**Short problem**
Can you rewrite these lines with "underline" replaced by "strikethrough" and everything else left unchanged?

*** Task inputs

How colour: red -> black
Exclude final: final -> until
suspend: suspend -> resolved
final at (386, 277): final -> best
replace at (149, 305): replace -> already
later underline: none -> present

******

**Answer to the exercise**
How colour: red -> black
Exclude final: final -> until
suspend: suspend -> resolved
final at (386, 277): final -> best
replace at (149, 305): replace -> already
later strikethrough: none -> present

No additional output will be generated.